How To Shorten Your Wedding Guest List Without Offending Anyone
“We have room for you in our hearts, just no chair for you at the ceremony. Still, send gifts.”
Maybe that's how the announcements should read, at least some of them. We'd all like to have the all-inclusive guest list, but things like budgets, venue size and logistics often make that impossible.
While there are several ways to save money when planning, one of the easiest is to simply reduce the number of invited guests, which immediately affects the venue size and simplifies logistics. Except that isn't simple when people's feelings are involved.
There are all kinds of tools online and elsewhere designed to make these decisions less painful. My fiancé and I decided to use a budget-like approach, marrying allocation of people to seats just like we do dollars to bills.
1. Calculate your available budget.
In our particular case, we debated the question of which should come first, the venue or the count? Do we pick a venue and then match the numbers to what the venue will hold? Or do we make a guest list and pick a venue that will hold that number?
Most experts will tell you to select the approximate number of guests first and then select the venue. The list size may be based on what size venue you can afford and if you want the wedding indoors or out. It may also depend on whether your reception is at the same location or held elsewhere. Make educated estimates based on all the information you have instead of guessing, don't go too low and provide yourself with contingencies.
Typically in a budget, people spend what cash they have on hand. In a venue, you will fill what seats you have (probably). If you have more seats available, it's likely you'll expand your guest list to fill them, which will increase expenses in other areas.
Even before you decide on a final number, start with what percentage of the list belongs to each person.

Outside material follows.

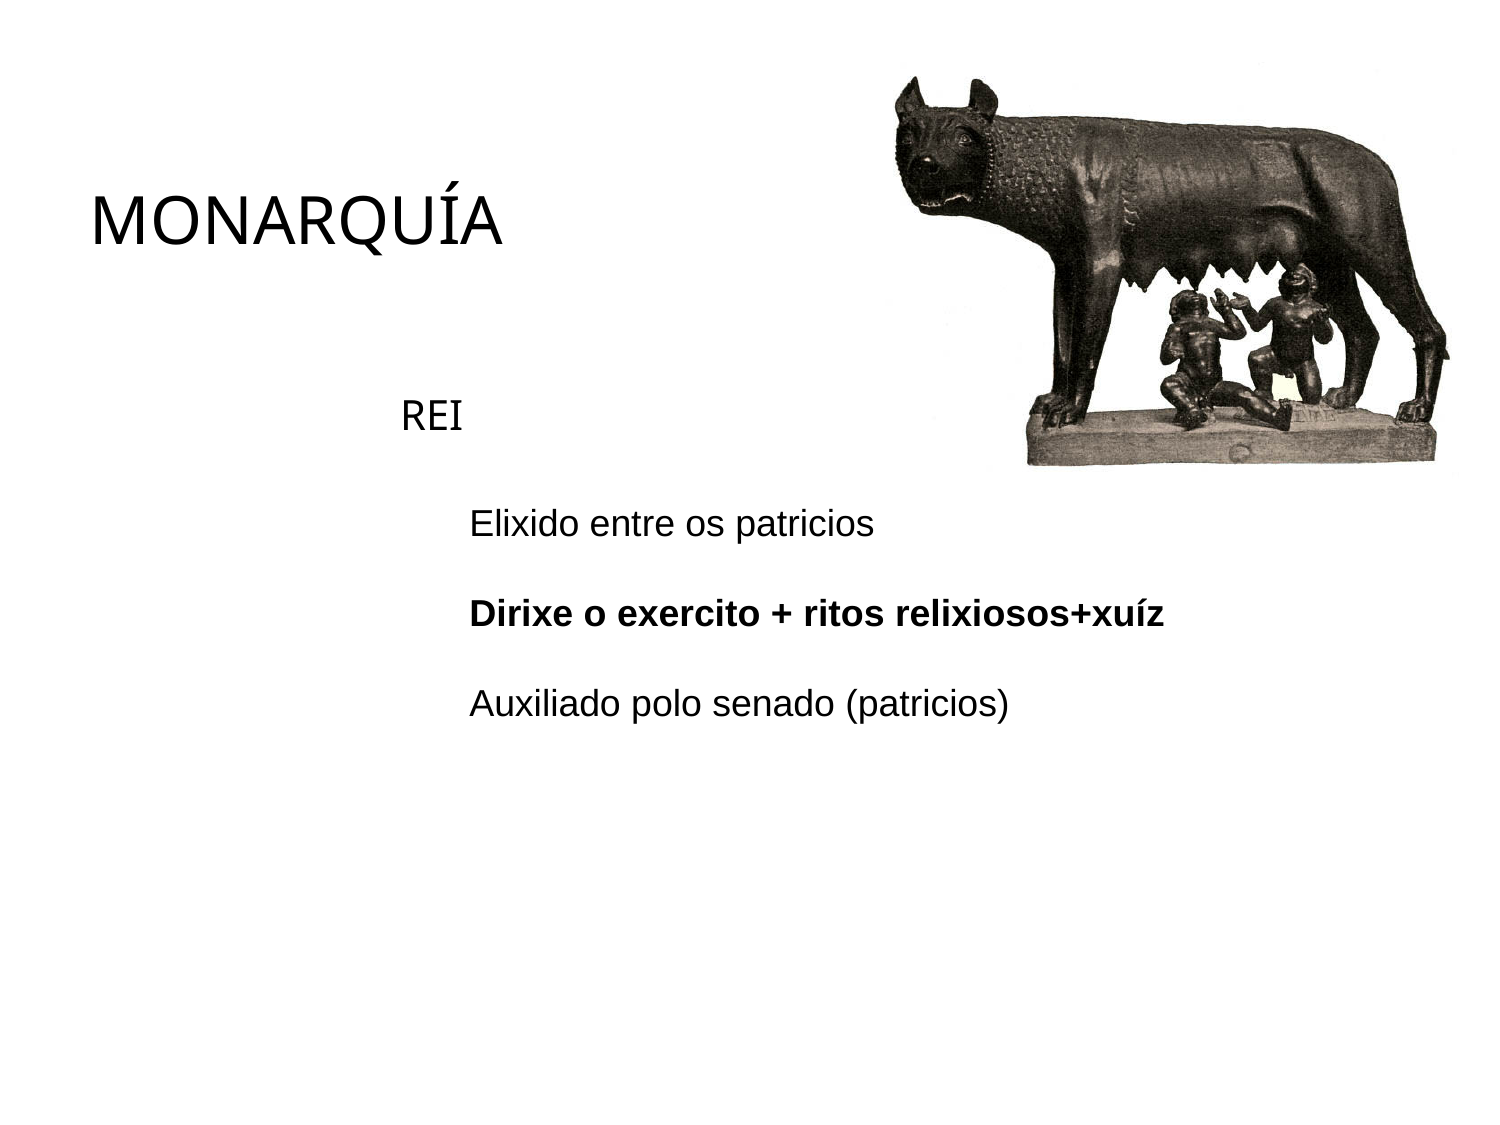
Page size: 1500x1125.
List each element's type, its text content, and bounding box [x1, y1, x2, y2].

list MONARQUÍA REI [75, 42, 1426, 1059]
text_box Elixido entre os patricios Dirixe o exercito + ritos relixiosos+xuíz Auxiliado polo senado (patricios) [454, 491, 1181, 733]
picture [885, 54, 1459, 486]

This may vary, but usually 50 percent of the list belongs to the bride and groom and 25 percent belongs to each set of parents. As soon as you settle on an overall number, give parents their limit early, before they start calling and inviting distant relatives you don't necessarily want to attend.
2. Figure out who might not come and who for sure won't come.
This is not, in this instance at least, related to money. The question is -- how many people on the list might not come and which ones for sure will not come? We all have those relatives, friends or just out-of-town guests who we invite knowing they either will not come, can't come or won't be able to afford the trip. While we can offer them tips to save money, even if they can't attend, we send the invite anyway because it would be rude not to.
The key here is to create tiers. Prioritize your list by category: essential and immediate family, close friends, extended family and finally, colleagues and other friends. Assign each a number of importance and when evaluating this number, stick with how important it is to you that that person attend.
One way to save hurt feelings is simply not to invite certain groups, rather than just inviting a few people from the group, like co-workers, your writing critique group or your college English class.
3. Establish a firm plus-one policy.
Do you want to include plus-ones? The rule for this generally is only if you have socialized with the couple. If someone wants to bring a guest, you may have to simply explain to them that many other singles will be attending too and some colleagues and friends didn't get an invite at all due to budget or venue limitations, making them feel good about being invited at all.
Remember, if you say yes to one, word may spread and suddenly you will have 50 extra guests you don't have seats or food for. Establish a firm plus-one policy and stick to it.
Also ask what you want your day to look like. Do you want the ceremony to feel intimate and close or large and open? This can help influence the selection of the location as well as the decision about plus-ones. A large venue with a small crowd will feel just as uncomfortable as a small one with too many people: the discomfort will just be for a different reason.
4. Make use of "no" RSVPs.
Do you have a “B” list if you start to get several “no” RSVPs? How long do you wait and how much does the primary list have to shrink before you move people from the “B” list to the “A” list?
An easy method for determining if someone should be on the “A” list or the “B” list, is to use the one-year test. Ask “have I seen or spoken to this person in the last year?” If the answer is no, they can probably stay off the “A” list, but they still might be a good fit for the “B” list.
That time factor can be expanded to decide the “no” list. If you haven't seen or talked to the person in two years, it is probably more than OK to leave them off the list entirely unless you really want to invite them. If you get down to 90 days from the wedding and your list is still sparse, you may want to move some of your “B” list to the front of the line.
These decisions depend solely on your ideas for your wedding. While, in this case, we are talking about the guest list, these budgeting principles can be applied to the whole of wedding planning.
Remember, while the ceremony is for friends and family, the entire event is your day. Asking the right questions early and using these tools early can help set the tone and reduce the stress of difficult decisions.